Sunday, February 21, 2016

My Heathen Sundays as a Child.


While taking the Sacrament this morning I was brought up short by the realization that until I was 16 years of age I never gave the person or mission of Jesus Christ a single serious thought.

As a child I had a cheap plastic crucifix hanging over my bed but I only ever thought of it as a sort of good luck charm; I took it off the wall and with me into the basement whenever the tornado siren went off in our Southeast Minneapolis neighborhood.

My mother was Catholic and my father an accommodating agnostic; he drove us to Mass at St Lawrence over by Dinkytown on Sunday mornings, staying out in the car reading a Mickey Spillane paperback until we were done genuflecting.

Sundays in the Midwest back then were supposed to be peaceful and restful; the big department stores and other large retail concerns were closed -- I still remember an ad for a furniture store on WCCO Radio in which the announcer piously ended his spiel by intoning "Closed on Sundays -- we prefer to see you in church."

But the movie theaters and public beaches were wide open on the Sabbath.

We went to the movies on Sunday for only two personalities.  John Wayne and Jerry Lewis.
My dad was besotted with Wayne, and never missed any of his films -- dragging me along with effective bribes of greasy buttered popcorn, kegs of Coke, and all the Nonpareils and Jordan Almonds I could hold (which was a lot). This despite my mother's admonitions to him that I would develop tremendous stomach aches and all my teeth would rot overnight and fall out.
There was very little I wouldn't do to catch the latest Jerry Lewis flick, short of murder. My dad loathed Jerry Lewis, and my mom absolutely refused to go to any of his movies -- she preferred to stay home and do up the dinner dishes by herself. But I wheedled and begged and bargained with such determination that my dad would give in at last rather than listen to any more of my mosquito-like whining. He would fortify himself prior to the ordeal with several quick snorts of Old Grand-Dad, and then nap sullenly through Lewis's cinema shenanigans while I laughed myself sick.

Data extract
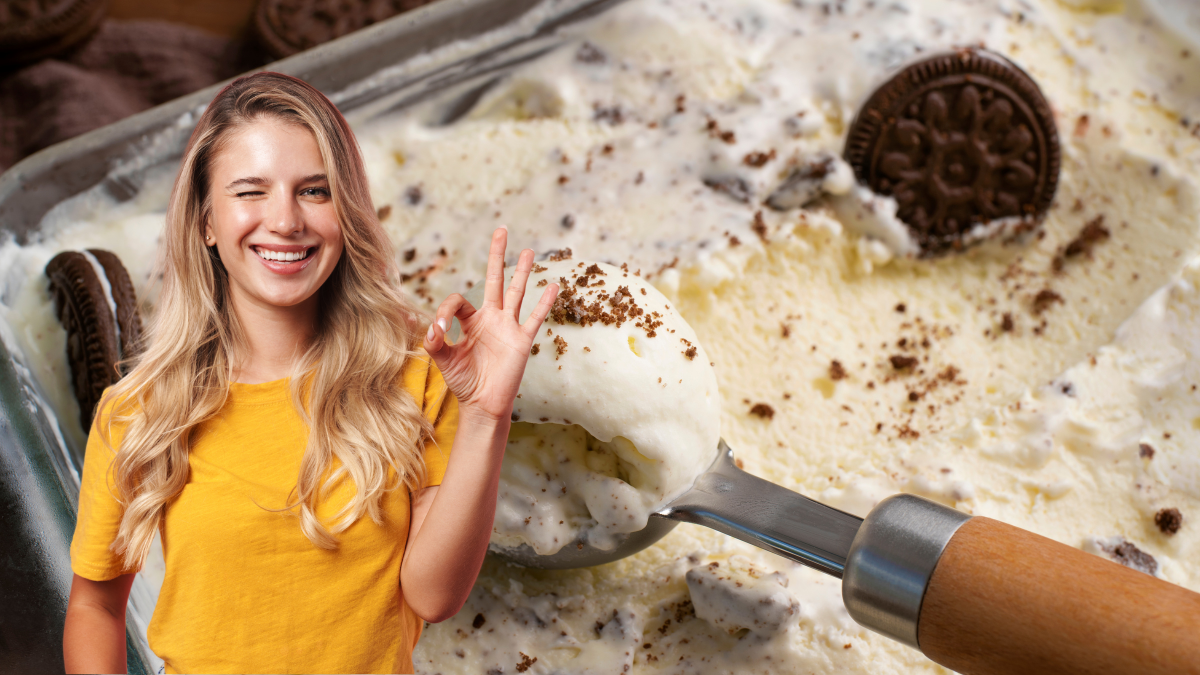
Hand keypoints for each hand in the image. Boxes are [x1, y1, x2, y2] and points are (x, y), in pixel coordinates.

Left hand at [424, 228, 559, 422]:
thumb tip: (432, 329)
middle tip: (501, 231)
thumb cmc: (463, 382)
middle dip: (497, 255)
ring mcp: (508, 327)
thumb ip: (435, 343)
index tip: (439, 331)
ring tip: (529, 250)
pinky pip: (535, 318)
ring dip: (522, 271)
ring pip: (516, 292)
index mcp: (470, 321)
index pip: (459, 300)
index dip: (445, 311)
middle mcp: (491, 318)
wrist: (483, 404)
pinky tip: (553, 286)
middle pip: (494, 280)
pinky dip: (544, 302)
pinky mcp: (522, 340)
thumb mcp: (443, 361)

--

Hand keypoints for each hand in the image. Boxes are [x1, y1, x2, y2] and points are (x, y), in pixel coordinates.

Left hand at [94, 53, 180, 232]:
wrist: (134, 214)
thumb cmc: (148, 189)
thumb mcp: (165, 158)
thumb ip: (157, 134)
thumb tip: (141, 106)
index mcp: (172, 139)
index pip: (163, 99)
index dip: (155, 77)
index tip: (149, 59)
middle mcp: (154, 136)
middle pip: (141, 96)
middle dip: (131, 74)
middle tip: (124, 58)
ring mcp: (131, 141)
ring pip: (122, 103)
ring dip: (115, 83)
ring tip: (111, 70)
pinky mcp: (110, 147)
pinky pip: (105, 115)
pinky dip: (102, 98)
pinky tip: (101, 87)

Problem requirements
Reproduce the post about childhood Sundays in full, word for word. The material is separate from the post about childhood Sundays.

Exercise response
Sunday, February 21, 2016

My Heathen Sundays as a Child.


While taking the Sacrament this morning I was brought up short by the realization that until I was 16 years of age I never gave the person or mission of Jesus Christ a single serious thought.

As a child I had a cheap plastic crucifix hanging over my bed but I only ever thought of it as a sort of good luck charm; I took it off the wall and with me into the basement whenever the tornado siren went off in our Southeast Minneapolis neighborhood.

My mother was Catholic and my father an accommodating agnostic; he drove us to Mass at St Lawrence over by Dinkytown on Sunday mornings, staying out in the car reading a Mickey Spillane paperback until we were done genuflecting.

Sundays in the Midwest back then were supposed to be peaceful and restful; the big department stores and other large retail concerns were closed -- I still remember an ad for a furniture store on WCCO Radio in which the announcer piously ended his spiel by intoning "Closed on Sundays -- we prefer to see you in church."

But the movie theaters and public beaches were wide open on the Sabbath.

We went to the movies on Sunday for only two personalities.  John Wayne and Jerry Lewis.
My dad was besotted with Wayne, and never missed any of his films -- dragging me along with effective bribes of greasy buttered popcorn, kegs of Coke, and all the Nonpareils and Jordan Almonds I could hold (which was a lot). This despite my mother's admonitions to him that I would develop tremendous stomach aches and all my teeth would rot overnight and fall out.
There was very little I wouldn't do to catch the latest Jerry Lewis flick, short of murder. My dad loathed Jerry Lewis, and my mom absolutely refused to go to any of his movies -- she preferred to stay home and do up the dinner dishes by herself. But I wheedled and begged and bargained with such determination that my dad would give in at last rather than listen to any more of my mosquito-like whining. He would fortify himself prior to the ordeal with several quick snorts of Old Grand-Dad, and then nap sullenly through Lewis's cinema shenanigans while I laughed myself sick.